**Try it:** Copy all lines containing the string "globe" from the records below.

===== Information provided

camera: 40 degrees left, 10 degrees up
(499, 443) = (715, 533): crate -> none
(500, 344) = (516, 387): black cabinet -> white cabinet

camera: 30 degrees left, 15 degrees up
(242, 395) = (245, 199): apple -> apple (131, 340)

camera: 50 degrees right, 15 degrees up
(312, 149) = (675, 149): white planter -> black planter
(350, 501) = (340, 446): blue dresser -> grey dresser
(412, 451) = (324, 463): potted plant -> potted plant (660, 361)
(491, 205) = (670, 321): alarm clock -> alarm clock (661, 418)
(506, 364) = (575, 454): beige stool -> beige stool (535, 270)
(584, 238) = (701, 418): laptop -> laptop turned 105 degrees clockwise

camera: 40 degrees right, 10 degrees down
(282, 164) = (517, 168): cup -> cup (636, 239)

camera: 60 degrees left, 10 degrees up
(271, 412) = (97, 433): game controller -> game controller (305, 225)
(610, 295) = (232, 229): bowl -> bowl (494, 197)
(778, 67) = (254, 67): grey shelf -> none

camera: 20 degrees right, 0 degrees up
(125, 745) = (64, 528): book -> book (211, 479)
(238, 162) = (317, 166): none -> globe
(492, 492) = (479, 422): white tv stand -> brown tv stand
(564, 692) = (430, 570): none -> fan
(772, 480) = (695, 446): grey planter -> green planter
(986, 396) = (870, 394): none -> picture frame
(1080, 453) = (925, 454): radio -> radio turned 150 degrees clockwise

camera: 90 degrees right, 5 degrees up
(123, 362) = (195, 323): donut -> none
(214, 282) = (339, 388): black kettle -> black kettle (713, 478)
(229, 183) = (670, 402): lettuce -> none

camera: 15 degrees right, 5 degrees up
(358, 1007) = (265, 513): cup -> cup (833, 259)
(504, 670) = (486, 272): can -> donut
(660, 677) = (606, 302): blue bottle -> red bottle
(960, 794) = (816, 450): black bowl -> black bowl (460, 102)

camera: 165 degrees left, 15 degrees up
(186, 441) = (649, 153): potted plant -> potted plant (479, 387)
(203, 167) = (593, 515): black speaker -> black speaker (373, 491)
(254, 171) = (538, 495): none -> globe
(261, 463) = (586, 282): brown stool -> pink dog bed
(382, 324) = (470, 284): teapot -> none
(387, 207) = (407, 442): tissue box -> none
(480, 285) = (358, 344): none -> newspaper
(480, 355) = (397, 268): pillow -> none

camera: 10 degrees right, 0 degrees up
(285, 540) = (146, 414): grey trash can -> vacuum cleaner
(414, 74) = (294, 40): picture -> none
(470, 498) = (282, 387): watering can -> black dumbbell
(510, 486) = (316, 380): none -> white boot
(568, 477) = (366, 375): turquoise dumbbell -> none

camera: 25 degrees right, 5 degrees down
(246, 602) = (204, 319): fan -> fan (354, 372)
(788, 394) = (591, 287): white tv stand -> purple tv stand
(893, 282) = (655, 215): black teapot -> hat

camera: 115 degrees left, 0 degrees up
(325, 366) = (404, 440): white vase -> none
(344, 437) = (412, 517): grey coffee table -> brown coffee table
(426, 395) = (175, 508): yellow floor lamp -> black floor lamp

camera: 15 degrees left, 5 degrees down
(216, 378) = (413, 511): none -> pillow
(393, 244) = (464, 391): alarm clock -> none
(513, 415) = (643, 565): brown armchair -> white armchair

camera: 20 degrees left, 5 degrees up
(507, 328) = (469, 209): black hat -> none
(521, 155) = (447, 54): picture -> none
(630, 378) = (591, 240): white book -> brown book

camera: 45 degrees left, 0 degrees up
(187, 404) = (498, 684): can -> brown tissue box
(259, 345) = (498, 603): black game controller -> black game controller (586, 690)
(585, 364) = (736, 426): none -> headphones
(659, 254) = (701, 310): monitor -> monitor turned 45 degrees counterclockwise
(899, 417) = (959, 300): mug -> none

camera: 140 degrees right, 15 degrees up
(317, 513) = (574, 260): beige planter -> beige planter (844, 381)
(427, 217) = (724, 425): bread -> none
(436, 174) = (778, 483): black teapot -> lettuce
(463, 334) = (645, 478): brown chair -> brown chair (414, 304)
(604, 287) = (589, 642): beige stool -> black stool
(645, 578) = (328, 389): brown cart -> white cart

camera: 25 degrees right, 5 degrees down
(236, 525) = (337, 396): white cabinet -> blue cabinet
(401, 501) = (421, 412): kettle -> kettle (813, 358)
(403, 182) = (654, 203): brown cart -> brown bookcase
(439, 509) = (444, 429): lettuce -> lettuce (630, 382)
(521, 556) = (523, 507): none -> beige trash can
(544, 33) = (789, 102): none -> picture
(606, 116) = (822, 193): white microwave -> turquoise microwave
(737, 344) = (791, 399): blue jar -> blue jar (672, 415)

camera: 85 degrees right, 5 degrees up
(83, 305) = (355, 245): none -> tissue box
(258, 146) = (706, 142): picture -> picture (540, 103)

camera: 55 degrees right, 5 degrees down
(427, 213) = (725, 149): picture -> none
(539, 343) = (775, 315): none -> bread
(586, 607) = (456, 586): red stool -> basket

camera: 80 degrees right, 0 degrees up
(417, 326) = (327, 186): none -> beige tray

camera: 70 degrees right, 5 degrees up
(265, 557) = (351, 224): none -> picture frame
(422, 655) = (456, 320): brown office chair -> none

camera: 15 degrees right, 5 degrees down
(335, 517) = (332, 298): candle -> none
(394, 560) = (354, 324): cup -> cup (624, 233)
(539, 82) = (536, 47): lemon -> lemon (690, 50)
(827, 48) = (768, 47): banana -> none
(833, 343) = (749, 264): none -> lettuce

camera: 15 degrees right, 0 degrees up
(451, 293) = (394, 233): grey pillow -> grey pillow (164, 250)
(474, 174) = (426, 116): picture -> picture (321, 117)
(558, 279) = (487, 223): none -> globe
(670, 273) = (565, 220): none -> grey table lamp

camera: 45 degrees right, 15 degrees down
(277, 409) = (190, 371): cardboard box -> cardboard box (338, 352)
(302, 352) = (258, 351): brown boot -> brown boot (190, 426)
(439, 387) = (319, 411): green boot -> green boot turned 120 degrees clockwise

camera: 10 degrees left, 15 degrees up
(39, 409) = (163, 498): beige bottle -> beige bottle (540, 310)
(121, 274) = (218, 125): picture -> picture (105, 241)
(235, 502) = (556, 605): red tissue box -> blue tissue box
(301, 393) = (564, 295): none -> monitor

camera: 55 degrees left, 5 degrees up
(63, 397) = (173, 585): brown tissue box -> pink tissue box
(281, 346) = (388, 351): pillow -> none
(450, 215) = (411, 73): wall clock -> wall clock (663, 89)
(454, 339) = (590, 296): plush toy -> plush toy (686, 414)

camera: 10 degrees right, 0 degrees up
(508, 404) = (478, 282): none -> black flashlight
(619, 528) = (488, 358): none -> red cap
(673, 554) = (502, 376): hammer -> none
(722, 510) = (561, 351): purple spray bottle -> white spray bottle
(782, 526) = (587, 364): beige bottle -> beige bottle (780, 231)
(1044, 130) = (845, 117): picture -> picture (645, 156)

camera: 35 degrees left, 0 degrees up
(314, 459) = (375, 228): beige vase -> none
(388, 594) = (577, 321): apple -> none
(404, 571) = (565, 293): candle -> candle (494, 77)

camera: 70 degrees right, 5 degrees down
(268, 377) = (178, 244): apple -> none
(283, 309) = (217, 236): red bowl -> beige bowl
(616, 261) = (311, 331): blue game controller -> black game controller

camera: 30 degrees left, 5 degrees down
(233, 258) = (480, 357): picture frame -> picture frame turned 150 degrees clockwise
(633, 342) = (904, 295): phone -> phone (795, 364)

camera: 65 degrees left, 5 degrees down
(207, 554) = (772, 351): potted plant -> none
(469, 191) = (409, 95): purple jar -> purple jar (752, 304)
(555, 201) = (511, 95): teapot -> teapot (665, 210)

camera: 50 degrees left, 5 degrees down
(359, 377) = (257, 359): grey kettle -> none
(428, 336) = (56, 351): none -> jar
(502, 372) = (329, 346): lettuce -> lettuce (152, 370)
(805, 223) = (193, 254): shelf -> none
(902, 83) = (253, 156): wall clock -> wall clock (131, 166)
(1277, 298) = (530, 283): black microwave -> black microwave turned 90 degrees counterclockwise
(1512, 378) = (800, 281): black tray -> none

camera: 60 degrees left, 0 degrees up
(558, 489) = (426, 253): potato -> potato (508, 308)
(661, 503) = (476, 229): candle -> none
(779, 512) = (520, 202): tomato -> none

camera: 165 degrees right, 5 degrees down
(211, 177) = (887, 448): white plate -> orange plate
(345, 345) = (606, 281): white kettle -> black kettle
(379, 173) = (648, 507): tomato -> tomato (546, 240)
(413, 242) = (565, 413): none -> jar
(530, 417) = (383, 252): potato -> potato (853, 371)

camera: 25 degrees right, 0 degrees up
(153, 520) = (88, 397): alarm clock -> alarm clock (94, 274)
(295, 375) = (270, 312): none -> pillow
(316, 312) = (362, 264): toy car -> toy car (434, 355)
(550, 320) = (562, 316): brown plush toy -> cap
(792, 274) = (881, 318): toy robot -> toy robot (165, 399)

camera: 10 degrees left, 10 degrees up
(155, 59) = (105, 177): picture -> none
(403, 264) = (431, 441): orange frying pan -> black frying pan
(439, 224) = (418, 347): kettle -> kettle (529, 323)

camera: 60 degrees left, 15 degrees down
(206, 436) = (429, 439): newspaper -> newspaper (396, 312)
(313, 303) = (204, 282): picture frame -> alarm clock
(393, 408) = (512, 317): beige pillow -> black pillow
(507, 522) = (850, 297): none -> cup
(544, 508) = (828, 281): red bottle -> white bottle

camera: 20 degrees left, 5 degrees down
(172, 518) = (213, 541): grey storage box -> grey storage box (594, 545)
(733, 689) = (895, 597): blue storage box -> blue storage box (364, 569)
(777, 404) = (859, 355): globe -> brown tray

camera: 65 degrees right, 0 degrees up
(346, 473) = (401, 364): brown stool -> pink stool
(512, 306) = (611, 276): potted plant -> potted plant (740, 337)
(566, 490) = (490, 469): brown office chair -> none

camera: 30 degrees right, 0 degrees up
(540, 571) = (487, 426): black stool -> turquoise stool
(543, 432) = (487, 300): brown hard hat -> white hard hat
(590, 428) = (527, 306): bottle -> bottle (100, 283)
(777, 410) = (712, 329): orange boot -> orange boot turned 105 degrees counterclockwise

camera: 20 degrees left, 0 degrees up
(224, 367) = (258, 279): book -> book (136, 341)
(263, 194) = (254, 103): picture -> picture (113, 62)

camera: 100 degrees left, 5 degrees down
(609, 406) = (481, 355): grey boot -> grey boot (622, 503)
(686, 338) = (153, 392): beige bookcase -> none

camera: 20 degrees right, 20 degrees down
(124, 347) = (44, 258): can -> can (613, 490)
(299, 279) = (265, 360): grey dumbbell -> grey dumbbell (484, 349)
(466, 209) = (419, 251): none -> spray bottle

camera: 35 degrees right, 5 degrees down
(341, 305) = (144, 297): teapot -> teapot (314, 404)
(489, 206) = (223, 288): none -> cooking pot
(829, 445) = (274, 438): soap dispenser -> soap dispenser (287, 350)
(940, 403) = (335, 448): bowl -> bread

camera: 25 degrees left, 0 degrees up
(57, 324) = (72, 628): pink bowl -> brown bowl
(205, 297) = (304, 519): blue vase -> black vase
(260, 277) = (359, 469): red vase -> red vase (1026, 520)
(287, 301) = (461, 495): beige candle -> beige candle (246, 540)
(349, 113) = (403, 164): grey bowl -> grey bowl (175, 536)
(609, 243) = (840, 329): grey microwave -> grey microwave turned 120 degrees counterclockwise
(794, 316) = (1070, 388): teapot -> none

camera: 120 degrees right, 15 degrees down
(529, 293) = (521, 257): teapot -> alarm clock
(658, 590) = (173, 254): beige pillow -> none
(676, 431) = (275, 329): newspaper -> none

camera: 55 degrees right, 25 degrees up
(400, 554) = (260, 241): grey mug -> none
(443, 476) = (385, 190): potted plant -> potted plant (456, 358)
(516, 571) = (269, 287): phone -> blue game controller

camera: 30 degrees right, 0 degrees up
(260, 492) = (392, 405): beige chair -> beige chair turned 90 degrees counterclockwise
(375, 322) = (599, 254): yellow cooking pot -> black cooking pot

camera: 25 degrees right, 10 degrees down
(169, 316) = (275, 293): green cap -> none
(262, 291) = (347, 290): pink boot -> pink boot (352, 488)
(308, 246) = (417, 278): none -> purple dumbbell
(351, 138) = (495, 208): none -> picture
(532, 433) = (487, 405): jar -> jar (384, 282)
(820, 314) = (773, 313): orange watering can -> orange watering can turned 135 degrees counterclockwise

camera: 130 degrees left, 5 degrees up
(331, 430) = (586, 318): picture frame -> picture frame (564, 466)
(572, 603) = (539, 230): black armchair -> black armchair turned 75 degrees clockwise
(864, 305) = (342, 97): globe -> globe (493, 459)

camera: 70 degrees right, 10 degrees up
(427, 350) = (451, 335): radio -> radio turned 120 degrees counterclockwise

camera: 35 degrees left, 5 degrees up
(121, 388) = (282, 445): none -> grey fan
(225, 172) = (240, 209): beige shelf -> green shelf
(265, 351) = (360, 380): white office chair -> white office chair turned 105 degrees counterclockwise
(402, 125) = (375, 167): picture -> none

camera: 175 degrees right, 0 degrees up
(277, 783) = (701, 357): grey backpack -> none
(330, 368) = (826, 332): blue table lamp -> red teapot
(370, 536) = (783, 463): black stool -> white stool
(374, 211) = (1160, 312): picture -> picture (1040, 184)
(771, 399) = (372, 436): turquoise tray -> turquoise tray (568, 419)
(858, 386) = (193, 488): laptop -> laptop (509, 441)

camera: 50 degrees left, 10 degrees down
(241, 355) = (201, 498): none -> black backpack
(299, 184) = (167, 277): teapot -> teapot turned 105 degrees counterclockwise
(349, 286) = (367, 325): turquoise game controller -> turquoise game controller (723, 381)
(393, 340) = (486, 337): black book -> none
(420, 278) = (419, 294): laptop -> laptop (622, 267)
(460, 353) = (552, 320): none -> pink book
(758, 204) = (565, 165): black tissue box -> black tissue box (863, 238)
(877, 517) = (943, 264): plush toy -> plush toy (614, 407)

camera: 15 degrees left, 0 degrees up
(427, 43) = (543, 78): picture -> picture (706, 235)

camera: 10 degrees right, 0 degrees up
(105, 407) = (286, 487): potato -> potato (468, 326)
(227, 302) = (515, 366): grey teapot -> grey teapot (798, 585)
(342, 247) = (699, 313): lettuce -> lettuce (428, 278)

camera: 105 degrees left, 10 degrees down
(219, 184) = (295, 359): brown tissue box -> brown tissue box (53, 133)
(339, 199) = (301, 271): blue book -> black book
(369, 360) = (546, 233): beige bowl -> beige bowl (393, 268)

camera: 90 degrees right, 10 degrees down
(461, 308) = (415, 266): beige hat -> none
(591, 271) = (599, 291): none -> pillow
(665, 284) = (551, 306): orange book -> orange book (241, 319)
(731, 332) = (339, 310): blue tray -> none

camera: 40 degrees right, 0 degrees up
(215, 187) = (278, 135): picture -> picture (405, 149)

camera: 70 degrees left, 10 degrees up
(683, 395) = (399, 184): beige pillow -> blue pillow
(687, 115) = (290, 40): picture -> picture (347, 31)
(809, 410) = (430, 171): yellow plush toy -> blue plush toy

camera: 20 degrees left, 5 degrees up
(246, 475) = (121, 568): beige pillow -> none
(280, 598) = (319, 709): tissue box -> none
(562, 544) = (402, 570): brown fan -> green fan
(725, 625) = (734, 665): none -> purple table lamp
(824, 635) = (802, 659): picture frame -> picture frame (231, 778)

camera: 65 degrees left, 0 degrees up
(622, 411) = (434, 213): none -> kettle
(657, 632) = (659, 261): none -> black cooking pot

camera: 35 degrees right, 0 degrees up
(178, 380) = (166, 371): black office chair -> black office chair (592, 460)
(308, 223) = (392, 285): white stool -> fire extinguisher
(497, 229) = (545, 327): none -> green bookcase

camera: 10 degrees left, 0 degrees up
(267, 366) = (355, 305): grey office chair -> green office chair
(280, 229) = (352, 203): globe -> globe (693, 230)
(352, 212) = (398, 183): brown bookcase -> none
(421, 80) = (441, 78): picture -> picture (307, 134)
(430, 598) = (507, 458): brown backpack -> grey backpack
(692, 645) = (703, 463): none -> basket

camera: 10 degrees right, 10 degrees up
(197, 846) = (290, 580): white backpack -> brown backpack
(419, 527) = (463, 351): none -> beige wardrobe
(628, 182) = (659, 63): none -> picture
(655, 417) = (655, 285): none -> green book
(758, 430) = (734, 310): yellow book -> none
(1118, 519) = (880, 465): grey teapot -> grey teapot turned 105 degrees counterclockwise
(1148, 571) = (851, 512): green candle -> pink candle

==========

**Exercise result:**
(238, 162) = (317, 166): none -> globe
(254, 171) = (538, 495): none -> globe
(558, 279) = (487, 223): none -> globe
(777, 404) = (859, 355): globe -> brown tray
(864, 305) = (342, 97): globe -> globe (493, 459)
(280, 229) = (352, 203): globe -> globe (693, 230)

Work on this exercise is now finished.